Journeying the globe, championing its only international factory crane publication (which I’ve done for the past two and a half years now) has, naturally, taught me a lot about the world’s markets and its often geographically defined idiosyncrasies.


Without going into the specifics, the Americans are different to the Europeans and within the latter geography, for example, the French bring a different set of rules to the table of negotiation than the Italians or Spaniards.

And it’s what makes the job so interesting.

The headline for this blog, as another example, could be read as a typically ironic lead into a UK-based editor’s monthly ramble.

Oddly, it is right here on our doorstep, in the UK, that Hoist finds its toughest nut to crack. The market is mature, insular and incestuous and has become accustomed to a certain way of doing business. Not that it's unique here.

Regarding Hoist, there’s a passivity and reluctance to embrace the facilitator it can be, yet, an aggression and arrogant sense of possession when it doesn’t do what they think it should. I take that as a compliment, but it's also a source of frustration.

Also serving those at home and abroad, the Lifting Equipment Engineers Association (LEEA) has just launched its new training portal, which could, and should, become part of the best and most widely renowned training package on the planet, thus, enhancing the value of membership.

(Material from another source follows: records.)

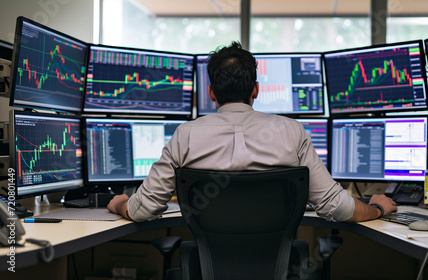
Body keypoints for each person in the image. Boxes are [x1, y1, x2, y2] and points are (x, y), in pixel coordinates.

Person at [108, 41, 397, 222]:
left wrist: (121, 203)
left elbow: (141, 210)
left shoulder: (185, 136)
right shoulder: (291, 132)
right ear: (256, 90)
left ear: (211, 92)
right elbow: (339, 209)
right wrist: (378, 208)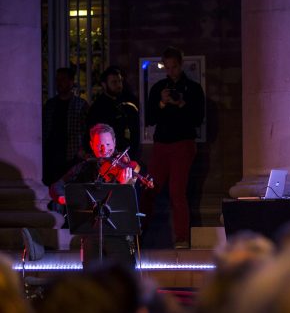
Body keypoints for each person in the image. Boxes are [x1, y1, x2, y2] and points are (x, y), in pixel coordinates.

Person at [49, 123, 138, 270]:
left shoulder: (124, 166)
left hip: (119, 235)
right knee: (92, 280)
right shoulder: (84, 166)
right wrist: (63, 199)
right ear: (92, 145)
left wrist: (124, 184)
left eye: (108, 144)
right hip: (91, 233)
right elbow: (55, 187)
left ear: (115, 142)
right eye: (99, 145)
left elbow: (130, 202)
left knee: (122, 280)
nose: (104, 150)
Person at [142, 47, 205, 249]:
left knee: (177, 191)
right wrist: (161, 102)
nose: (171, 71)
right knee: (148, 189)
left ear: (181, 64)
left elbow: (198, 118)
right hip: (161, 145)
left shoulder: (193, 88)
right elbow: (150, 119)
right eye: (167, 68)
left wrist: (181, 103)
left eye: (174, 67)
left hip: (183, 144)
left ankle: (181, 238)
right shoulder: (159, 88)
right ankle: (137, 234)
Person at [42, 67, 89, 186]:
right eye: (57, 80)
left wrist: (82, 150)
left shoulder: (80, 105)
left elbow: (87, 130)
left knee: (70, 189)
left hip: (72, 155)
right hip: (52, 156)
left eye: (63, 79)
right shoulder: (50, 105)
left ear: (71, 82)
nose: (59, 83)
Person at [87, 66, 141, 159]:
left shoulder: (128, 102)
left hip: (127, 154)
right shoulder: (98, 107)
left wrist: (133, 155)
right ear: (104, 84)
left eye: (120, 81)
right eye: (114, 82)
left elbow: (135, 130)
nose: (118, 85)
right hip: (106, 155)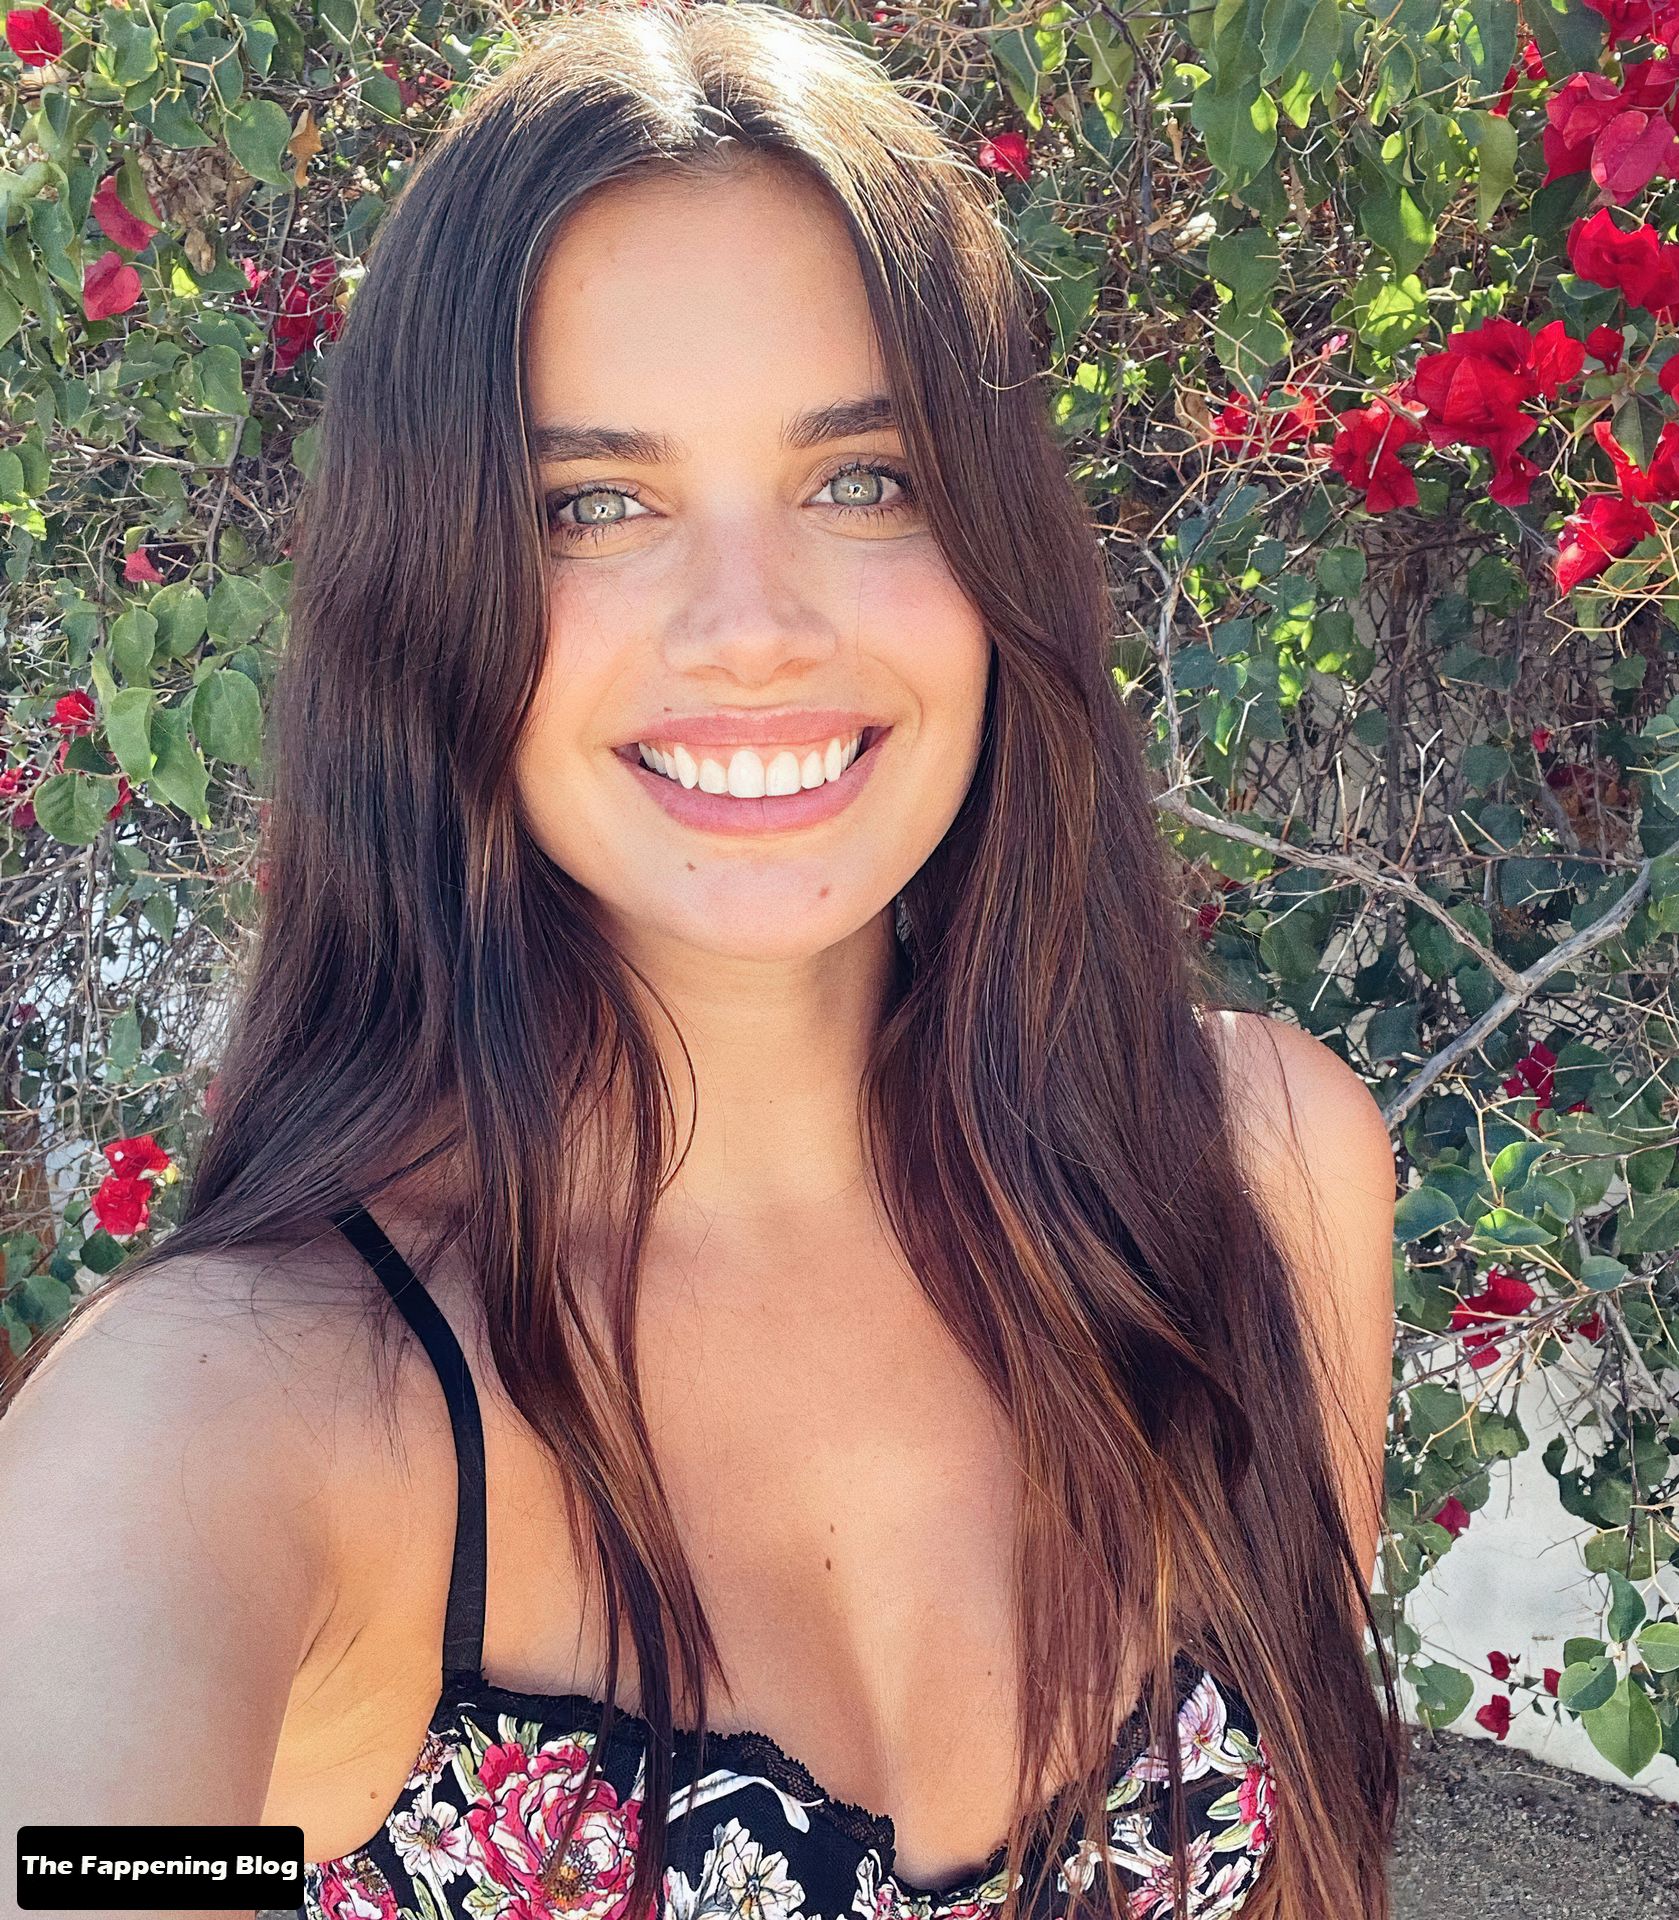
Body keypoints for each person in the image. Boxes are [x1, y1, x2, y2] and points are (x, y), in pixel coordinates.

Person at [0, 4, 1405, 1918]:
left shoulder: (1258, 1183)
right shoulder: (243, 1420)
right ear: (434, 597)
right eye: (596, 506)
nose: (751, 629)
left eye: (862, 478)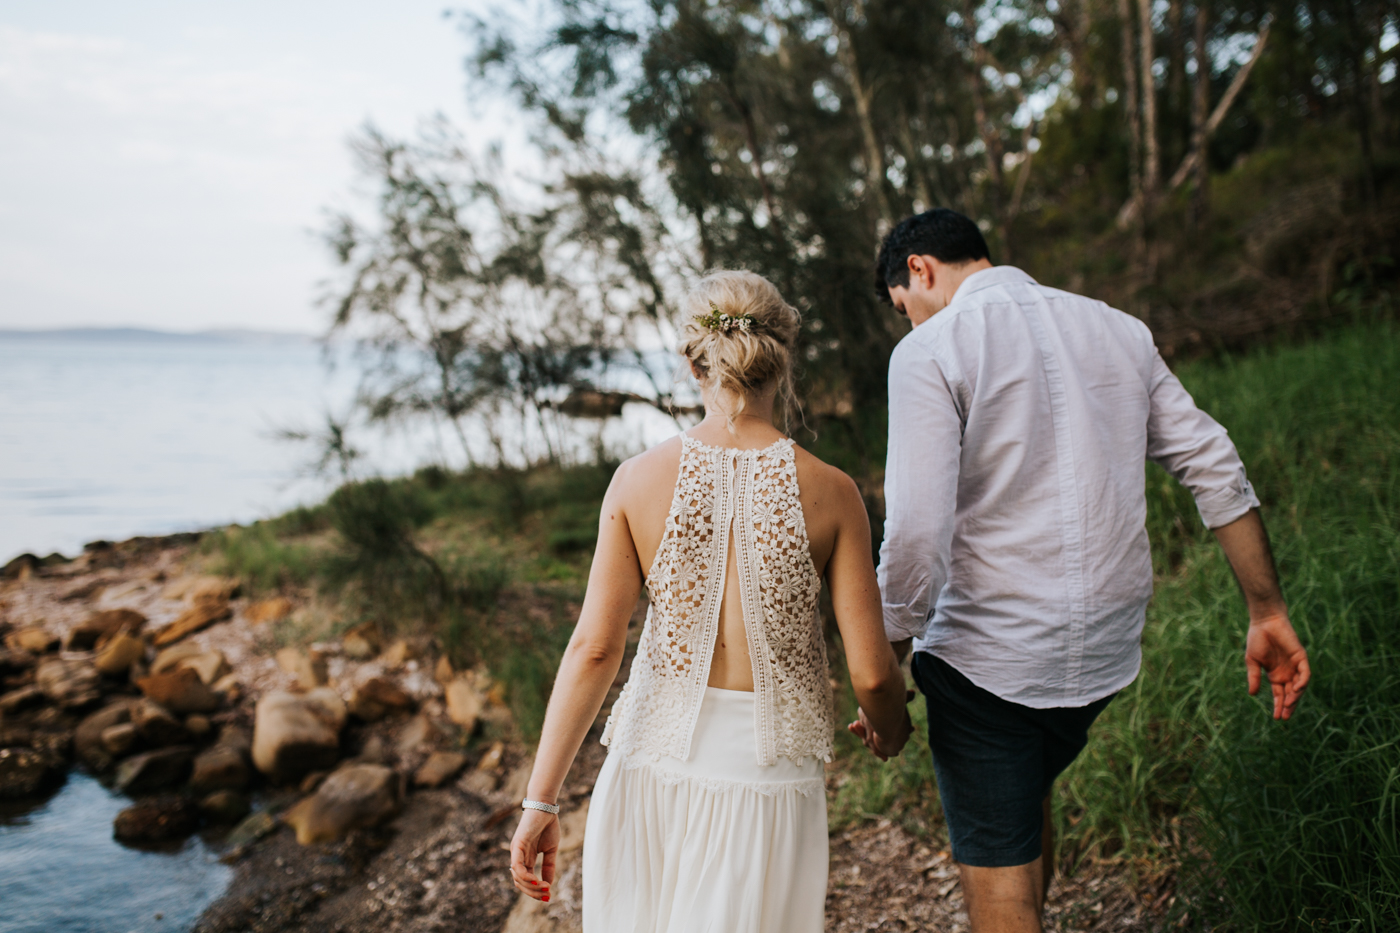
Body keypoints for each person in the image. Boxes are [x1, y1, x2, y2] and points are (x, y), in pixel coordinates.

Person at [850, 209, 1312, 933]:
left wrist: (889, 651)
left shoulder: (931, 350)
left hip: (988, 658)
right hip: (1102, 654)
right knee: (1021, 800)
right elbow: (1214, 463)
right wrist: (1267, 610)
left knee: (999, 856)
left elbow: (915, 533)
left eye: (902, 310)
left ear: (917, 270)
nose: (908, 324)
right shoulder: (1118, 329)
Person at [509, 269, 913, 932]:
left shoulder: (635, 480)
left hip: (647, 771)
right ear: (782, 358)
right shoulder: (834, 491)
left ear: (689, 360)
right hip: (768, 781)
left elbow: (595, 648)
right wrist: (891, 725)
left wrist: (541, 800)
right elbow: (871, 671)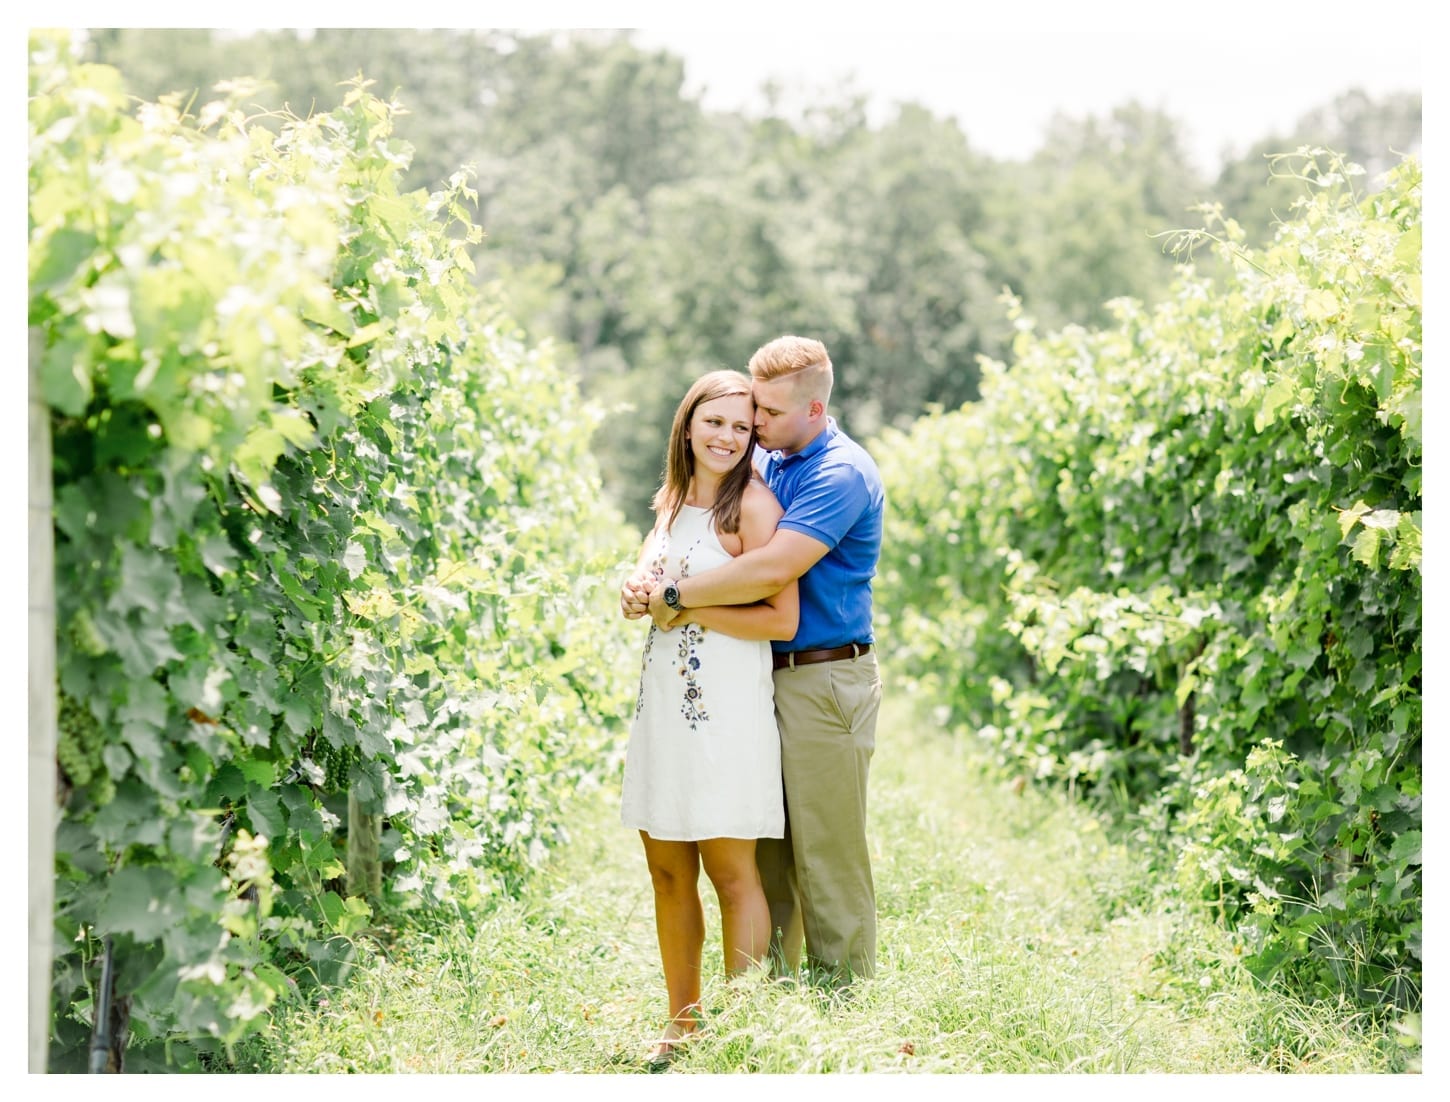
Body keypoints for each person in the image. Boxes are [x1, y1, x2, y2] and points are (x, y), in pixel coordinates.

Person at [625, 335, 885, 987]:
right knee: (768, 852)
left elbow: (770, 569)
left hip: (825, 676)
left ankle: (843, 1003)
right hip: (763, 673)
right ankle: (769, 1004)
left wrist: (675, 598)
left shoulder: (839, 474)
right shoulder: (773, 462)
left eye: (763, 413)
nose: (752, 425)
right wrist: (646, 582)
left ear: (814, 411)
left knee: (826, 853)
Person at [619, 369, 799, 1066]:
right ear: (687, 426)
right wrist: (636, 594)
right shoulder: (670, 503)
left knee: (731, 873)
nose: (727, 437)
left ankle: (746, 1028)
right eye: (714, 422)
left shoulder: (751, 508)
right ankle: (683, 1025)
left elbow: (780, 616)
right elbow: (649, 589)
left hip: (724, 716)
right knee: (667, 870)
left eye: (741, 426)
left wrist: (685, 605)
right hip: (662, 713)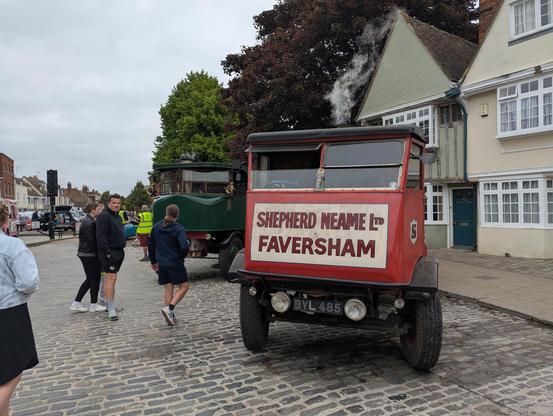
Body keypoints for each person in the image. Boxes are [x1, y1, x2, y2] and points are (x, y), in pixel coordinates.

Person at [0, 204, 39, 416]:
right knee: (13, 371)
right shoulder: (11, 246)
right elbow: (28, 281)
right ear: (6, 221)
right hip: (8, 313)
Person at [148, 204, 190, 326]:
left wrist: (153, 261)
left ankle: (170, 316)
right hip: (175, 261)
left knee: (168, 288)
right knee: (184, 286)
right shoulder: (179, 229)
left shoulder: (156, 227)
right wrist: (181, 256)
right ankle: (170, 308)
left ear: (166, 212)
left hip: (162, 263)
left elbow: (151, 245)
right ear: (177, 215)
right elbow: (183, 246)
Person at [70, 202, 106, 313]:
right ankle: (91, 304)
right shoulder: (89, 223)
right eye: (98, 209)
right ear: (92, 210)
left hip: (86, 254)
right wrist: (100, 254)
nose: (100, 211)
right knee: (93, 279)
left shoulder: (88, 221)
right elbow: (92, 242)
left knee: (91, 279)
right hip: (89, 254)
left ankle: (79, 303)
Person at [96, 194, 126, 321]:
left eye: (118, 203)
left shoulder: (117, 216)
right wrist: (108, 253)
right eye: (114, 203)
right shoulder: (104, 216)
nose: (116, 205)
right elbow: (101, 237)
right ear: (109, 203)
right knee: (110, 278)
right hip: (110, 253)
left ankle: (110, 305)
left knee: (113, 278)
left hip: (119, 252)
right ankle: (111, 308)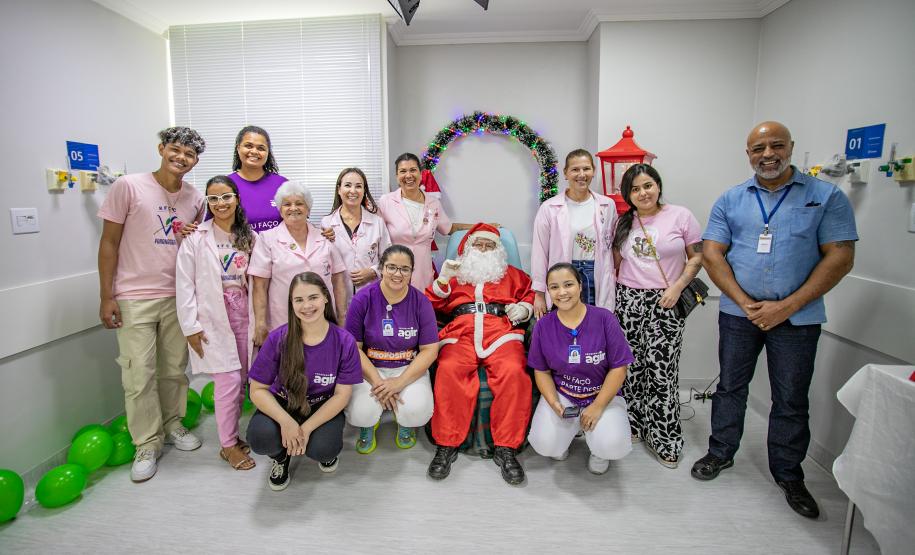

The increasingly international nature of LEEA membership has been reflected in the latest set of awards presented to its most successful Diploma students. Winners announced at the association's AGM at the Kassam Stadium in Oxford last month included engineers from as far afield as Egypt. Interest from companies based outside the UK now represent more than half of its total membership.

But it remains a UK-based association and these often passive UK members need to embrace their association like they too often don’t their trade magazine. If they don’t take responsibility for not only undertaking the enhanced training offering, but marketing its benefits and preaching its necessity to end user markets, they are the ones losing out.